Set of tasks
A - Please explain in one to three sentences what the passage on magnetic field sensing elements says decides whether such an element is made of a type IV or a type III-V semiconductor material.
B - According to the passage on magnetic field sensing elements, which elements tend to have axes of sensitivity perpendicular to a substrate?

As is also known, there are different types of magnetoresistance
elements, for example, a semiconductor magnetoresistance element
such as Indium Antimonide (InSb), a giant magnetoresistance (GMR)
element, for example, a spin valve, an anisotropic
magnetoresistance element (AMR), a tunneling magnetoresistance
(TMR) element, and a magnetic tunnel junction (MTJ). The magnetic
field sensing element may be a single element or, alternatively,
may include two or more magnetic field sensing elements arranged in
various configurations, e.g., a half bridge or full (Wheatstone)
bridge. Depending on the device type and other application
requirements, the magnetic field sensing element may be a device
made of a type IV semiconductor material such as Silicon (Si) or
Germanium (Ge), or a type III-V semiconductor material like
Gallium-Arsenide (GaAs) or an Indium compound, e.g.,
Indium-Antimonide (InSb).
[0030] As is known, some of the above-described magnetic field
sensing elements tend to have an axis of maximum sensitivity
parallel to a substrate that supports the magnetic field sensing
element, and others of the above-described magnetic field sensing
elements tend to have an axis of maximum sensitivity perpendicular
to a substrate that supports the magnetic field sensing element. In
particular, planar Hall elements tend to have axes of sensitivity
perpendicular to a substrate, while metal based or metallic
magnetoresistance elements (e.g., GMR, TMR, AMR) and vertical Hall
elements tend to have axes of sensitivity parallel to a
substrate.

Extracted information
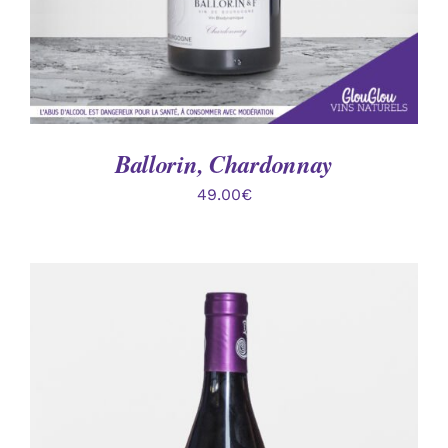
Ballorin, Chardonnay
49.00
€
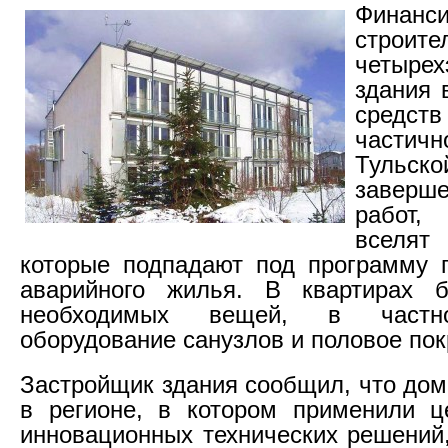
Финанси
строите
четырех
здания 
средс
частич
Тульско
завер
работ
вселят
которые подпадают под программу 
аварийного жилья. В квартирах 
необходимых вещей, в част
оборудование санузлов и половое пок
Застройщик здания сообщил, что дом
в регионе, в котором применили ц
инновационных технических решений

Exercise responses
A - The passage says the choice depends on the device type and other application requirements. On that basis, the element may be made of a type IV material such as Silicon (Si) or Germanium (Ge), or a type III-V material such as Gallium-Arsenide (GaAs) or an Indium compound like Indium-Antimonide (InSb).

B - Planar Hall elements.